4- Utilizamos no projeto a terminologia “agentes bem-informados” para classificar os “agentes”
por sua capacidade de atuação no espaço urbano e “bem-informados” para caracterizar as informações
que eles possuem, devido à função e atuação que exercem na cidade analisada (SILVA et. al, 2022, no
prelo).
5- Na área central do mapa é possível observar três centros comerciais que são enquadrados na
pesquisa como shopping, baseando-se na classificação da Associação Brasileira de Shopping Centers
(ABRASCE) que assim os definem, ver em: https://abrasce.com.br/. Todavia, acrescentamos que o
principal e que não se enquadra como centro comercial, para o senso comum, é o localizado no setor
noroeste da cidade, denominado de Shopping Partage.
6- Trata-se de um empreendimento da Embraco Construtora, com apartamentos de dois e três
quatros e salas comerciais. Mais informações podem ser encontradas no site eletrônico da empresa,
disponível em: https://construtoraembraco.com.br/empreendimento/whb.
7- O papel do Estado como agente da produção do espaço urbano não é o tema deste artigo,
porém os diversos investimentos estatais das mais diversas naturezas, como moradia, mobilidade e lazer,
por exemplo, estão sendo investigados na pesquisa da qual este artigo faz parte.
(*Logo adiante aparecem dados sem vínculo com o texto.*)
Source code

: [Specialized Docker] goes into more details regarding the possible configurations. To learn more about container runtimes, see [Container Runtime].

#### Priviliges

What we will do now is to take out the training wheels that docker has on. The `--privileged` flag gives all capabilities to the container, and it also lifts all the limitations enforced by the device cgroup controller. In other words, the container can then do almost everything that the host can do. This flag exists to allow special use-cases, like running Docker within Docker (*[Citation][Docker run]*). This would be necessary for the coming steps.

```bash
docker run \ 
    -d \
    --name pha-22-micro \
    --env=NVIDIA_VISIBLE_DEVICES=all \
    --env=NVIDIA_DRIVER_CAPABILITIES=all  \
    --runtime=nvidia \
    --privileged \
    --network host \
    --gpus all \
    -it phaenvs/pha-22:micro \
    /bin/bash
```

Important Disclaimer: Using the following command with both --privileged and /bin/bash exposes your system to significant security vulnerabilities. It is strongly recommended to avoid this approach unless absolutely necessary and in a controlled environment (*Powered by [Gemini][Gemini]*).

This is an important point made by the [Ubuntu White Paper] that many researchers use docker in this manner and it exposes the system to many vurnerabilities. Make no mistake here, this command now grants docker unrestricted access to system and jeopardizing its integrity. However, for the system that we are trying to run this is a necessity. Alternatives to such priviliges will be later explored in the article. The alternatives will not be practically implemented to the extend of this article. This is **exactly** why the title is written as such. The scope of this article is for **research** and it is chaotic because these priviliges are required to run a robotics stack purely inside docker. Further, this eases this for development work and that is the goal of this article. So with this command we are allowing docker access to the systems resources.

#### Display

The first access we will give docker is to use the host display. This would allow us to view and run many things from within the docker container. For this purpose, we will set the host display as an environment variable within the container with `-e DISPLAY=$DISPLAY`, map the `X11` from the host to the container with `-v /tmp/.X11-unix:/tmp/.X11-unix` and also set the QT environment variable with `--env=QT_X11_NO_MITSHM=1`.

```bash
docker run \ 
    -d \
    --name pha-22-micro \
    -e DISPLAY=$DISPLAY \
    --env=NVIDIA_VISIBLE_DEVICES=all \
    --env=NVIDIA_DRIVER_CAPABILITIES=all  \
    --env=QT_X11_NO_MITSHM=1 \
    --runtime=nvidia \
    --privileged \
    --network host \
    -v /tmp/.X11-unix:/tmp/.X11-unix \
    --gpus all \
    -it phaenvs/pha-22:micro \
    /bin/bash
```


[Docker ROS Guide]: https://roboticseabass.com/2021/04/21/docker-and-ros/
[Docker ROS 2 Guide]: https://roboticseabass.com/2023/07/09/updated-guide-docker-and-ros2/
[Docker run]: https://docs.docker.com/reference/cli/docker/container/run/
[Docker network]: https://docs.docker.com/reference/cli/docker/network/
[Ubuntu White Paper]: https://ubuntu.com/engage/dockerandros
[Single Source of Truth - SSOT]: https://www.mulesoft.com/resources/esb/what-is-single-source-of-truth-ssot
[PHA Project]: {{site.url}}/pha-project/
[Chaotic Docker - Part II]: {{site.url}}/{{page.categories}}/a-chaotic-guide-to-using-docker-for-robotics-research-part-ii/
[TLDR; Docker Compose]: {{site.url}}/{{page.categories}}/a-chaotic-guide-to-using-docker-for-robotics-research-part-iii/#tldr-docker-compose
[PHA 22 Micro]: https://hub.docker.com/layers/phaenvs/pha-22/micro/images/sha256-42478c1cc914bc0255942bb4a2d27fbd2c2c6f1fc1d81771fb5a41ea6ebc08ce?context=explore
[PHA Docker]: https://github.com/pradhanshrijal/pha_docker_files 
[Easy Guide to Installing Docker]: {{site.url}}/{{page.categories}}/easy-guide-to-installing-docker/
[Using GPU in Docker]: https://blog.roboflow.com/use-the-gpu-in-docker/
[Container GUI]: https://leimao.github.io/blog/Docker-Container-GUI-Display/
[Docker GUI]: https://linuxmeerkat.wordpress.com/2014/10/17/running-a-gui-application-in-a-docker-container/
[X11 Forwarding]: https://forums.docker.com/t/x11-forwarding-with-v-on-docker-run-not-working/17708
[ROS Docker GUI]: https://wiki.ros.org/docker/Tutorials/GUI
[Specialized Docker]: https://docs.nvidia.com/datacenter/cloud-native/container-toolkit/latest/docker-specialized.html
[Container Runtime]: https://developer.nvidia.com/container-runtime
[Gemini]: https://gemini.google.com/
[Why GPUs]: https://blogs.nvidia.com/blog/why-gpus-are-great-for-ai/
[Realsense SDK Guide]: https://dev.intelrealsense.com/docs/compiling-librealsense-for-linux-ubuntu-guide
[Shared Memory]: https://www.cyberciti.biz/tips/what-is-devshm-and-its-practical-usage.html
8- Diferentemente de outros setores da cidade que possuem ERF’s e que são mais distantes do
centro, este eixo de expansão é próximo ao centro e possui um dos metros quadrados mais caros da
cidade, concentrando importantes condomínios fechados como o Alphaville-Mossoró e
empreendimentos em construção, como o Residencial Condomínio das Américas, da Embraco
Construtora, cujo investimento alcança R$ 120 milhões segundo a mídia local.